In general, problems with indoor air quality are lower, because usually only cause discomfort and most people feel better by eliminating the source of contamination. However, there are pollutants that can cause long tables presented later, like respiratory disease or cancer.
Therefore, make sure your home, office or building are well ventilated and removes contaminants, as this can improve air quality within these spaces.
Therefore, the American Lung Association leaves you the following recommendations:
- Do not let anyone smoke in your home.
- Performs a radon test for the presence of this invisible gas, which has been linked to lung cancer.
- Put up a dehumidifier or air conditioner to maintain humidity levels below 50 percent. Also, keep cleaning the filters that have such devices.

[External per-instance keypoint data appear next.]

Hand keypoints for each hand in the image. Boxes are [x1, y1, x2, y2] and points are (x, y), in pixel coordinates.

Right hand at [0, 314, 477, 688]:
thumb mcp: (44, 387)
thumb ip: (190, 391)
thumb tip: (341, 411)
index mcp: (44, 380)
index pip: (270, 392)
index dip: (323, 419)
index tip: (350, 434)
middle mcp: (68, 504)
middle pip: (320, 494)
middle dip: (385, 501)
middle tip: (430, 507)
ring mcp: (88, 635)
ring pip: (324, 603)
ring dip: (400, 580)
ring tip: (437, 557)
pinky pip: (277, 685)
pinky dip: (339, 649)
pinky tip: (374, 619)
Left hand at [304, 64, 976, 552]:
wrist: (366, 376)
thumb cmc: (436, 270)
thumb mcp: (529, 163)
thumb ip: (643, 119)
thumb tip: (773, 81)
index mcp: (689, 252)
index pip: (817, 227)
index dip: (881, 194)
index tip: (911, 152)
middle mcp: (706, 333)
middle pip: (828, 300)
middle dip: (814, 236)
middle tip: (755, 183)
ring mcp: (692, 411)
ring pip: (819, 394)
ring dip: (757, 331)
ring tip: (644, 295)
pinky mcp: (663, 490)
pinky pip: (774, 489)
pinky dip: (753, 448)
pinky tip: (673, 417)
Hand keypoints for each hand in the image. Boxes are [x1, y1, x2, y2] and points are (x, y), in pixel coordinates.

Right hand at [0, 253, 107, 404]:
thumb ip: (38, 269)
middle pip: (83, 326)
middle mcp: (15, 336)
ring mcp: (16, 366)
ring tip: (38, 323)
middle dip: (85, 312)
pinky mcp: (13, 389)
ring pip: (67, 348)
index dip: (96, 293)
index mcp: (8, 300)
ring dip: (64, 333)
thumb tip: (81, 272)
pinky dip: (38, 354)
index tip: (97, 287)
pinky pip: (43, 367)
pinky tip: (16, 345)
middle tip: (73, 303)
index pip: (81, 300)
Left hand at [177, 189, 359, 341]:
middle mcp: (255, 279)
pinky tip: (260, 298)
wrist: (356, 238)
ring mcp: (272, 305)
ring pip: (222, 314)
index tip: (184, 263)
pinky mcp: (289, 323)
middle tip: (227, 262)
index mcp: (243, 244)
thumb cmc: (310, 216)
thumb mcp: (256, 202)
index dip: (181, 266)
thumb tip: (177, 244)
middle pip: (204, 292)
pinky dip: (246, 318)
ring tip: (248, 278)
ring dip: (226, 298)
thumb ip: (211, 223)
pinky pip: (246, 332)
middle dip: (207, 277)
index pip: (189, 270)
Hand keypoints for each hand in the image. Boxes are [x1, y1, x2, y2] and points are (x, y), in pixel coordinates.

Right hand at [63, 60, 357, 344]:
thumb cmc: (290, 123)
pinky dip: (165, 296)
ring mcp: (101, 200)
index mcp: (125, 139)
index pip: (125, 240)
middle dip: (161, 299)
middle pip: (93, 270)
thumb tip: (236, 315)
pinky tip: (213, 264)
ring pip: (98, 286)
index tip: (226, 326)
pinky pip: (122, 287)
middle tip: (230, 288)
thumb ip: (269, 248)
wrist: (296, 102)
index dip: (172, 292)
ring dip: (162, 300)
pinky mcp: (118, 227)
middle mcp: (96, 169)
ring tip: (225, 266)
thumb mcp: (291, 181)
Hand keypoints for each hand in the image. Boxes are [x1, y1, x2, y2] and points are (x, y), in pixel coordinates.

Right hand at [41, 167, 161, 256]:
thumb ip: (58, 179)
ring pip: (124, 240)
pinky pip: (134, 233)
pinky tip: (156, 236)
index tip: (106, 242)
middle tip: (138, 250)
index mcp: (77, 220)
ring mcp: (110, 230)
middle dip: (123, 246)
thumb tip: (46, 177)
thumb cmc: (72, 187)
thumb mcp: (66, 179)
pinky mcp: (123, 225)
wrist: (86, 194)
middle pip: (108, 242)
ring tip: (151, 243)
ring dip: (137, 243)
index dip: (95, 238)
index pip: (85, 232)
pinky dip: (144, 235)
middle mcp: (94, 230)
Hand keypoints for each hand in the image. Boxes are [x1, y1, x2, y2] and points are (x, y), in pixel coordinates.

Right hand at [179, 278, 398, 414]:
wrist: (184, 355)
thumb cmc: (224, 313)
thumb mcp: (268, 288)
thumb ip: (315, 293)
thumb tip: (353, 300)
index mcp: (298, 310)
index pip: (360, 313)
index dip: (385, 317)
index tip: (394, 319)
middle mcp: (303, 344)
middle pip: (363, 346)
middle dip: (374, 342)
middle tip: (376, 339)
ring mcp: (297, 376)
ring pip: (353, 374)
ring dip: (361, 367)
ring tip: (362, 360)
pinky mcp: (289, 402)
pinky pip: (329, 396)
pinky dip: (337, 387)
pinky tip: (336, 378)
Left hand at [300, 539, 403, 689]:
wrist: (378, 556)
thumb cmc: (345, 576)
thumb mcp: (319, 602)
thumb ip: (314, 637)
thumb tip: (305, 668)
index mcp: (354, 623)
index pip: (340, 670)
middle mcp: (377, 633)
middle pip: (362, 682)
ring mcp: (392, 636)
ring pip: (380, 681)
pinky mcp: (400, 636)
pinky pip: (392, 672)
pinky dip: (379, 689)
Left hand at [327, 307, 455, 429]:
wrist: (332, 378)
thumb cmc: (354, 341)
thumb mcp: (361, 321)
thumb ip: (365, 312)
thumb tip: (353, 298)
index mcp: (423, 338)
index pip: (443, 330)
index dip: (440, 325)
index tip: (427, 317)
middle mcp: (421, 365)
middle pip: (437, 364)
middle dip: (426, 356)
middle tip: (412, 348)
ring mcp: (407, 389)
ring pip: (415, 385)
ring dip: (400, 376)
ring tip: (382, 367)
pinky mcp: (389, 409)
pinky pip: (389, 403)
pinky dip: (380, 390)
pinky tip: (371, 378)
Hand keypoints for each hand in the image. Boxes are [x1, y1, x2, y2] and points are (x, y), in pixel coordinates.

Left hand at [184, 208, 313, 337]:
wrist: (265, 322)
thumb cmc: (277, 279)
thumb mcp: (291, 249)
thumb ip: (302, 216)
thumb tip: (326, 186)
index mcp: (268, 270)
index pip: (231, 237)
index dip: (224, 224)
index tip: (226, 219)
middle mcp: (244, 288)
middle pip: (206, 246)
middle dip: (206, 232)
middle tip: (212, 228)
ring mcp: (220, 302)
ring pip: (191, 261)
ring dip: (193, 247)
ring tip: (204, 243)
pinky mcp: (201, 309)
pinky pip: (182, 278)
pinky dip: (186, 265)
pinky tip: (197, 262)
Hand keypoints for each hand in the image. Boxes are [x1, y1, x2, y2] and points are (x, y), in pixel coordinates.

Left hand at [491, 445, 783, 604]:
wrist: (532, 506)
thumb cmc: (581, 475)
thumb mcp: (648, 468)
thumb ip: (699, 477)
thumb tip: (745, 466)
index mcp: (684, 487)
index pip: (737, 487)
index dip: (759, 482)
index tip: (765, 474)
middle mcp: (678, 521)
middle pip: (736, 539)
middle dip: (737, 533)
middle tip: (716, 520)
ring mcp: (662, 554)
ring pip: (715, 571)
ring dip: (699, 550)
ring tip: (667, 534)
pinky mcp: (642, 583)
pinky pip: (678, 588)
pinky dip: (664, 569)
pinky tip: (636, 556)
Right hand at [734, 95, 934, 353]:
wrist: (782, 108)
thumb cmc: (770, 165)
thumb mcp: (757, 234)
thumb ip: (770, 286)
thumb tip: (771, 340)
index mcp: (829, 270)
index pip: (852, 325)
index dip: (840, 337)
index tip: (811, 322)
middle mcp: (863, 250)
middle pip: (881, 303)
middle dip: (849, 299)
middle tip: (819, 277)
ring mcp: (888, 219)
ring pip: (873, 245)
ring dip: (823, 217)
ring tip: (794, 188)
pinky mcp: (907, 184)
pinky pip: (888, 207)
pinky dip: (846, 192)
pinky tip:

- Immediately repair any leaks you find in the water pipes.
- Keep pests under control always cleaning up spills and food, and properly store them.
- Never use a stove wood base (which should only be used outdoors) inside your house.
- Find the source of any unpleasant smell and clean it, instead of masking the odor with candles and sprays indoors.
- Opt for household cleaning products that are less toxic.
It is important to emphasize recommendation number 2 because maybe you had not heard of radon. In the United States, there are several simple to measure the concentration of this gas in a home test, same that can be purchased both a hardware store and shop finishes for the home, as in many state and local offices, for example, or in some academic centers. There is evidence in the short and long term: the first measure the level of radon between 2 and 90 days depending on the type of test. The general recommendation is to start with a short-term test and if the result is high, confirmed with a second test.
Learn more: 8 sources that pollute the air in your home
The average for indoor radon level, measured in units called picocuries, is about 1.3 picocuries per liter of air (pCi / L). When the results are four pCi / L or more, you need to make modifications to housing to reduce the radon level.
In Mexico it is very rare that perform this type of analysis in homes, but it is important to know that is done (and should be conducted more often in our country), because Radon is an invisible gas odorless and tasteless found in any soil, which is produced by the natural decay of uranium (radioactive mineral) on earth and therefore emerges into the air to enter homes and buildings through cracks in foundations or unions and spaces around pipes.
This gas lung cells exposed to small radioactive explosions, which damage the DNA of sensitive cells lining the airways and create the enabling environment for the development of lung cancer environment. Therefore it is important to consider this information and take precautions about radon because in Mexico there are uranium deposits in varied geological settings. Hope you find this article useful. Good luck!